To gear you guys up for July’s Best Suburbs issue, I’m traveling to ten different ‘burbs in the DFW area for a semi-weird cross-city food tour. I’ll be documenting all my finds in these ‘Burbalicious posts that’ll be peppered throughout June and July. If you feel like your suburb deserves a shot at some SideDish love, email me and I’ll ask my Magic 8 ball if I should go. Last week, I ate pie in Roanoke.
There wasn’t any way I could complete all ten of these ‘Burbalicious posts without traveling to Parker, D Magazine’s numero uno suburb. I thought finding a restaurant in Parker would be a cinch, you know, given that it beat out Highland Park and Highland Village for the top spot in 2010 and 2012. Piece of cake, right? …wrong. So very wrong.

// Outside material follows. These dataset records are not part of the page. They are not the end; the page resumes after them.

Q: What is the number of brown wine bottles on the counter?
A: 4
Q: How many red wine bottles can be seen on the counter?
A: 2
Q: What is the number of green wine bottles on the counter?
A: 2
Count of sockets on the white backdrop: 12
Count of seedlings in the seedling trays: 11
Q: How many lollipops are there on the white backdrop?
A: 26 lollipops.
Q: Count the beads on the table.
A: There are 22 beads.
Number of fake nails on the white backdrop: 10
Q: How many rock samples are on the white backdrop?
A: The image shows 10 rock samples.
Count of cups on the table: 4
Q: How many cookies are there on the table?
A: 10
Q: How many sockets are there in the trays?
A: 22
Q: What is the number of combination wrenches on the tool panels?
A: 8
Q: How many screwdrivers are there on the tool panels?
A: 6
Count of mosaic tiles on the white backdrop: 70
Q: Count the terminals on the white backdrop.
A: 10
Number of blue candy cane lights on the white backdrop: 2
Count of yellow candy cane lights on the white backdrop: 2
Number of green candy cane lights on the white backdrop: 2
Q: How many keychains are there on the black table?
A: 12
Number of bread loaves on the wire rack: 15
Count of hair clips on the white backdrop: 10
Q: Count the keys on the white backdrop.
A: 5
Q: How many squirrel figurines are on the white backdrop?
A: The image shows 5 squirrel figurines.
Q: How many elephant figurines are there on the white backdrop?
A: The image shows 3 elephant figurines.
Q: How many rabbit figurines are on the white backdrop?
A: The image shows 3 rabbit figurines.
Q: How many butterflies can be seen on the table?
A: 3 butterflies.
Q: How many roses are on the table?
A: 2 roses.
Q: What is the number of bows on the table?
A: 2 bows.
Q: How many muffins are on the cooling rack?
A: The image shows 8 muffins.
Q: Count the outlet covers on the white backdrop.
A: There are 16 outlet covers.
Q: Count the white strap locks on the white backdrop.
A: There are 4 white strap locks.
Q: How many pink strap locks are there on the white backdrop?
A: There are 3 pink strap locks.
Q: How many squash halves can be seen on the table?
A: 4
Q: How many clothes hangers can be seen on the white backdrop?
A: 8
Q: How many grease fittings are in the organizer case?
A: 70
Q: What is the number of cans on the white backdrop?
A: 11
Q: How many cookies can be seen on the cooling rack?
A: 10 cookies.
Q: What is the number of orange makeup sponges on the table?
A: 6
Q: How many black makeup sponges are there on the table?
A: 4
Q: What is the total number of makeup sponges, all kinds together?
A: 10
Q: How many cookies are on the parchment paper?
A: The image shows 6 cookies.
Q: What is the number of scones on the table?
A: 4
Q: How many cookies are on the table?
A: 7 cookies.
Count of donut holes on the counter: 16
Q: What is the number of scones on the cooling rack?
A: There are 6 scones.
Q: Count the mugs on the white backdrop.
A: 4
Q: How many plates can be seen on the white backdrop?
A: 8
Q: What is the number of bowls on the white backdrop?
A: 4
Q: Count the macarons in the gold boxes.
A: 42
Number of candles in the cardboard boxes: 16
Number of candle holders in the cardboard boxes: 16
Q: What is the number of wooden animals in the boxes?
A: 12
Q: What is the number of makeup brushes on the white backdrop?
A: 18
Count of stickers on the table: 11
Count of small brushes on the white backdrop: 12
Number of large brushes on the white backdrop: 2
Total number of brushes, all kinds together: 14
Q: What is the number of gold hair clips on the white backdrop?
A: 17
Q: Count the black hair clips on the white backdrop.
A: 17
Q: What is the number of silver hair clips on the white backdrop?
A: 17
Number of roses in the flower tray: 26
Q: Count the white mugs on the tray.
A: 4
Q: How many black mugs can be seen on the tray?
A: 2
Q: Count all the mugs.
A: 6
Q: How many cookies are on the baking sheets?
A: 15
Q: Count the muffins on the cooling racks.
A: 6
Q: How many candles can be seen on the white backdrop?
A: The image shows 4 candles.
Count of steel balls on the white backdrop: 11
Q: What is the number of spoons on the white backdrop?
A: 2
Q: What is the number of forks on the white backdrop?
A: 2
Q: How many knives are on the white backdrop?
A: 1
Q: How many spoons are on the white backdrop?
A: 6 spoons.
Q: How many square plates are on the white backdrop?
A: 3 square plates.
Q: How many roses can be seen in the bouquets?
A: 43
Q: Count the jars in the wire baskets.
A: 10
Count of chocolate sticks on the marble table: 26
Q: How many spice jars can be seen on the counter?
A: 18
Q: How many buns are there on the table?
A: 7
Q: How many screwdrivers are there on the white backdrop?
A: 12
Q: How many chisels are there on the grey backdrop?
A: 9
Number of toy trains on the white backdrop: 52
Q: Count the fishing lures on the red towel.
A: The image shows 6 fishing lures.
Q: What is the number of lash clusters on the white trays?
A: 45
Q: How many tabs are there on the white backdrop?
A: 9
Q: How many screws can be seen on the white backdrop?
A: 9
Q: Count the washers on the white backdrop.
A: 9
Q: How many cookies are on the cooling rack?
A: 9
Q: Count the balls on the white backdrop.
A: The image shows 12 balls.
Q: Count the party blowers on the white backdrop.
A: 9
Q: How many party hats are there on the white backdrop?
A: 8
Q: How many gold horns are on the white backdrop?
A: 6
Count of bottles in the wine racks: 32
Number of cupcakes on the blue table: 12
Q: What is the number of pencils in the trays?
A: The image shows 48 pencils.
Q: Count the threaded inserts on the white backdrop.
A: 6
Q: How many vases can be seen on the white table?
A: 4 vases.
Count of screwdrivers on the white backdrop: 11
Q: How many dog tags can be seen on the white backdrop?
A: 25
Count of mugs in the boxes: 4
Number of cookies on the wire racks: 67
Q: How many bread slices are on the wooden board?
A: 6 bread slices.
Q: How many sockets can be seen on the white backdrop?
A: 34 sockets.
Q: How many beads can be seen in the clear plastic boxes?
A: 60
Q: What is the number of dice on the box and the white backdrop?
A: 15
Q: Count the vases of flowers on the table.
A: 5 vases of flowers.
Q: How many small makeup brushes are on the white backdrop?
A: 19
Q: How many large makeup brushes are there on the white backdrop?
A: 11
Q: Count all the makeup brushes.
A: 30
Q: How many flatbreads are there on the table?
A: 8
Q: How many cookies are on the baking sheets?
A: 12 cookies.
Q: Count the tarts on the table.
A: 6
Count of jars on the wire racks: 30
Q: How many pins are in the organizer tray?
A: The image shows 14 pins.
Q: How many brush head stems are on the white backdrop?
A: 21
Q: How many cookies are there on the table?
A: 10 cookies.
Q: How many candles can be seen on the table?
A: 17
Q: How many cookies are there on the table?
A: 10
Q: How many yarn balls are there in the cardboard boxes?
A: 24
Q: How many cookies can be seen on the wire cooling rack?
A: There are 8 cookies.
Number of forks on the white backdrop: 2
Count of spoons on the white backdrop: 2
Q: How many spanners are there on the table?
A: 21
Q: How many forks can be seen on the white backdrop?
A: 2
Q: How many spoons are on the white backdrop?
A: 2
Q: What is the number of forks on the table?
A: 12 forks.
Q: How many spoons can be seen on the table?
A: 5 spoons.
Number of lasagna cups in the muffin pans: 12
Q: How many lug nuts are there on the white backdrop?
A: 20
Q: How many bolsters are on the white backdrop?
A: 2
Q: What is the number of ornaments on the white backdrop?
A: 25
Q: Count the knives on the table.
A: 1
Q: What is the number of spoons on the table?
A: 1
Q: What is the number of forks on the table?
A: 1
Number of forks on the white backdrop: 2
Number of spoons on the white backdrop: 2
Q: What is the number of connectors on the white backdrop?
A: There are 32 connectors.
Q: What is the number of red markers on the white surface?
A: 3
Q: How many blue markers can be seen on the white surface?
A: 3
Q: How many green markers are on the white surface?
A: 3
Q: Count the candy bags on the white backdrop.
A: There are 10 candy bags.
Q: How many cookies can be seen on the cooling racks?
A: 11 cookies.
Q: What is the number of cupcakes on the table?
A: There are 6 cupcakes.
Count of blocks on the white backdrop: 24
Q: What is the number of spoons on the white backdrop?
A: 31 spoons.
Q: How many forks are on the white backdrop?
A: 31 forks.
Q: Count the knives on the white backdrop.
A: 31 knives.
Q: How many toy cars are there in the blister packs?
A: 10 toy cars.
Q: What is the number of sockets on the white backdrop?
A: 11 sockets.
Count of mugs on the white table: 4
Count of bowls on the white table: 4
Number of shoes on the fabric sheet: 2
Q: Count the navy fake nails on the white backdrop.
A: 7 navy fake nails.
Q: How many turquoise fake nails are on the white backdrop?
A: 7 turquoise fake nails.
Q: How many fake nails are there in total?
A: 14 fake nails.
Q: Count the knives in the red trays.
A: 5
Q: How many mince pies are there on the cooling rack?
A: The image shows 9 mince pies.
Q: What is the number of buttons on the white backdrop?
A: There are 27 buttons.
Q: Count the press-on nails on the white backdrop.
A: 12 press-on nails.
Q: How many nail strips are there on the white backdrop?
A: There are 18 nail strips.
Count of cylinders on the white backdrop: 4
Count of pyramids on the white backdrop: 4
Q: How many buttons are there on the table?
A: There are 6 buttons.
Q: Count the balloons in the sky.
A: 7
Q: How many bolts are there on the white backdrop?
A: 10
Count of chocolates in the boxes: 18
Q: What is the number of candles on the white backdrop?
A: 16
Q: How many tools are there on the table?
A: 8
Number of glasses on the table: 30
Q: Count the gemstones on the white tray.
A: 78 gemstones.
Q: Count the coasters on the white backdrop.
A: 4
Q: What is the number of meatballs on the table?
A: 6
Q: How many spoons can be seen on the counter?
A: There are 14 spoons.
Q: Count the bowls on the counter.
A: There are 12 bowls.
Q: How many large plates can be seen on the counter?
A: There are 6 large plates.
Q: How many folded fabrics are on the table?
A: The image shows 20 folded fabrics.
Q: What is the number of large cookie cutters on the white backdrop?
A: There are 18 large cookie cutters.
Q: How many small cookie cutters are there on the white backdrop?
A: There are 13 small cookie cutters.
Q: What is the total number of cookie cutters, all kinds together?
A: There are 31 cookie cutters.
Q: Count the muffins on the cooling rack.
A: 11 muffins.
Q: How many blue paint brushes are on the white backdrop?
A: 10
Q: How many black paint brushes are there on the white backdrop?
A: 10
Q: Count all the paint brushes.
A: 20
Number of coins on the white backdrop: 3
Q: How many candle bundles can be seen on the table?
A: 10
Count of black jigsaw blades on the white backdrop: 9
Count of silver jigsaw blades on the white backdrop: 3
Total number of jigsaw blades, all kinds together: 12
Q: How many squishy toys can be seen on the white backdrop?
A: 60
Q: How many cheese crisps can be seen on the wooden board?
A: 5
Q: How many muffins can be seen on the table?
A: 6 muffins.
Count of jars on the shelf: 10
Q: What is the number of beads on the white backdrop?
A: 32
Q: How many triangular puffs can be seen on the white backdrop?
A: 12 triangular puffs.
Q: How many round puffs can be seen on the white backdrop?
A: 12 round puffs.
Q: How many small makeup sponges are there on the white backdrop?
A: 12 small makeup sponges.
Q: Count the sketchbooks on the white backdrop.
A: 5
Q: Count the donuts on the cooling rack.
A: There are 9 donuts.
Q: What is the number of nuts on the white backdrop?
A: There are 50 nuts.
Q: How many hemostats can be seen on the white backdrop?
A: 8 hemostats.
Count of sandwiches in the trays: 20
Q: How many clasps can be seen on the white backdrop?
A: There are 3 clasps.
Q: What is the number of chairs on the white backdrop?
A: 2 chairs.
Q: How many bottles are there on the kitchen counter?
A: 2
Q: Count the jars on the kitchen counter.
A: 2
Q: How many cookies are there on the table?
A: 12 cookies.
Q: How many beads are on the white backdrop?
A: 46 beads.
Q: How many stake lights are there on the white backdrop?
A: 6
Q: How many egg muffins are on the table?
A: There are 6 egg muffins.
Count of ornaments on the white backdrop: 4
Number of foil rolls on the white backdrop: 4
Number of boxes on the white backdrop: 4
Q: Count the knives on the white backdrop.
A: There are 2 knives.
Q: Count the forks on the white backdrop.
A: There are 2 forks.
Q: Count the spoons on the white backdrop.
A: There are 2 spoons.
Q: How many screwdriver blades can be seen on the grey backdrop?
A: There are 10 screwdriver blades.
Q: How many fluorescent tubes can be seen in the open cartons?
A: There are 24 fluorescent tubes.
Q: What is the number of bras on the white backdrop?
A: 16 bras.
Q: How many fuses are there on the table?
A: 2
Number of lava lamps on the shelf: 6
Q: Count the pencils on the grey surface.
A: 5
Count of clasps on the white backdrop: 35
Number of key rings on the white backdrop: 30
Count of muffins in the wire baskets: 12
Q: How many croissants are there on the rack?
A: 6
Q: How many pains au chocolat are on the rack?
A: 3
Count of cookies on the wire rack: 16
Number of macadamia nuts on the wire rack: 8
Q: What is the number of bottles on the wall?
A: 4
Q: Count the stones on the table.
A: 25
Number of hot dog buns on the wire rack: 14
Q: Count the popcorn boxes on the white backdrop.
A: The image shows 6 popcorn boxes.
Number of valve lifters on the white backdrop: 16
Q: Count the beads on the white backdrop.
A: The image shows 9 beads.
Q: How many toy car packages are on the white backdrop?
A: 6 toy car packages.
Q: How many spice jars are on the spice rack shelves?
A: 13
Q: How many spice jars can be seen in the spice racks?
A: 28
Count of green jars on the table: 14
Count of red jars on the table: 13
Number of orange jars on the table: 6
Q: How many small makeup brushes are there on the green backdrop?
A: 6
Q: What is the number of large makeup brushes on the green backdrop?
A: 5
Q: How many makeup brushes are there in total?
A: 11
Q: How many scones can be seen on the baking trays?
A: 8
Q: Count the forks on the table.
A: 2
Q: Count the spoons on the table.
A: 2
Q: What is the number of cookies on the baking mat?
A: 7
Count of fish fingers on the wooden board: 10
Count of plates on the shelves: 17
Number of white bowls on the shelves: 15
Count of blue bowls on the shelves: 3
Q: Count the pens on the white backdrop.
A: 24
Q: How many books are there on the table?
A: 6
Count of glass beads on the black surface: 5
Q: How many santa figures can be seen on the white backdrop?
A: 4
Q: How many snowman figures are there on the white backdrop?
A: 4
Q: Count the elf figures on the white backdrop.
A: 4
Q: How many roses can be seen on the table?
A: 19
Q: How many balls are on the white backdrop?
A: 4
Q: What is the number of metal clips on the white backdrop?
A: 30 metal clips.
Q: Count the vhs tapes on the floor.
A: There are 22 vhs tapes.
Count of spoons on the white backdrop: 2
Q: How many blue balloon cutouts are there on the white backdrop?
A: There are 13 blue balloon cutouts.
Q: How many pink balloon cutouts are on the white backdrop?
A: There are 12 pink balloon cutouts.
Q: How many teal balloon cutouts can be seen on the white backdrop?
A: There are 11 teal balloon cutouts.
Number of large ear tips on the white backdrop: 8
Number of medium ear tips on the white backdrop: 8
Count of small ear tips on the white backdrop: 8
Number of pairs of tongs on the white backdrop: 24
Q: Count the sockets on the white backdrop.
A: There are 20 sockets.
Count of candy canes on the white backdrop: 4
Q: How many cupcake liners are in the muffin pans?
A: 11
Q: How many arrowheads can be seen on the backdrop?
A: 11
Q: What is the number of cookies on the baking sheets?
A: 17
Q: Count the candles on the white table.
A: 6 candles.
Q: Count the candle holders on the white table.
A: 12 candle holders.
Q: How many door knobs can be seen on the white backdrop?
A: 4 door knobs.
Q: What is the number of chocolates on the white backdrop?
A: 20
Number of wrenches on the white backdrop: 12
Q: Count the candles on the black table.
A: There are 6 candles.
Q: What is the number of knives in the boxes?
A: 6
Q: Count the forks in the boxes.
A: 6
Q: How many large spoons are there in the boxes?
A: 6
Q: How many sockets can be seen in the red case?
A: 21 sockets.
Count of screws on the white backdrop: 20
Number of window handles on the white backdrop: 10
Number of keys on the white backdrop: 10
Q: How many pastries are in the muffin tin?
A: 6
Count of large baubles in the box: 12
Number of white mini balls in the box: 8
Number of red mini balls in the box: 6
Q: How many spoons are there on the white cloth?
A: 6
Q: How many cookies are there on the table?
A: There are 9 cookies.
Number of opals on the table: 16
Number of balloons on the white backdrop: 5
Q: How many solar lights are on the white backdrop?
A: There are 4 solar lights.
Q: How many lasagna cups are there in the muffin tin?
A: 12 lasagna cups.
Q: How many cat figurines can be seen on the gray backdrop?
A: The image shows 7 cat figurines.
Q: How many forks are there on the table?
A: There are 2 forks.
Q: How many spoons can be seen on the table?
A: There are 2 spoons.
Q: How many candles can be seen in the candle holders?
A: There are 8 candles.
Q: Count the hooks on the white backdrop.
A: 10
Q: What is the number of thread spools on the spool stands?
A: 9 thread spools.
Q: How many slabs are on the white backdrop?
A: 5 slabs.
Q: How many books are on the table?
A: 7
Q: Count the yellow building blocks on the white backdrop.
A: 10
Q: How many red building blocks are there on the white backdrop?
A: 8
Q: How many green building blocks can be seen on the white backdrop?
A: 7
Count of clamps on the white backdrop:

By now, all of you probably know that Parker is home to Southfork Ranch, the set of Ewing’s TV show, Dallas, unless you’ve been living under a rock. You’ve probably attended proms or senior banquets at the ranch if you went to high school somewhere close to Plano, awkwardly making your way from your parents’ car to the banquet hall as you teetered in two-inch heels. But Parker isn’t just about Southfork Ranch. It’s also the best Dallas suburb to live in, according to D‘s July issue due to its good neighborly conduct (Violent Crime Rate: 0.000 per 1,000 residents), sweet country feel, and the crisp fresh air. What D’s Parker blurb fails to mention is that this excellent town – all 5.1 square miles of it – has zero commercial properties (besides Southfork) and absolutely nothing to eat except grass. GRASS.
Basically, if Miss Ellie’s Diner is closed (which it was the two times I’d been there this past month) and you’re stuck in Parker, TX with nowhere else to go, either you’d have to kill someone’s cow and increase the violent crime rate to 0.002 per 1,000 residents, or steal some of the cow’s feed in order to survive.
On Saturday, when I decided to put on my Adventure Hat and roam the plains of Parker until I found a place to eat, my dreams were dashed when this guy standing in front of a church solemnly told me, “There’s nothin’ to eat here.” He then pointed me towards Murphy, a place where commercial food actually exists.
The moral of this story: Listen to Google when your search for “restaurants in Parker, TX” doesn’t actually produce any links to restaurants in Parker, TX. Google never fails thee.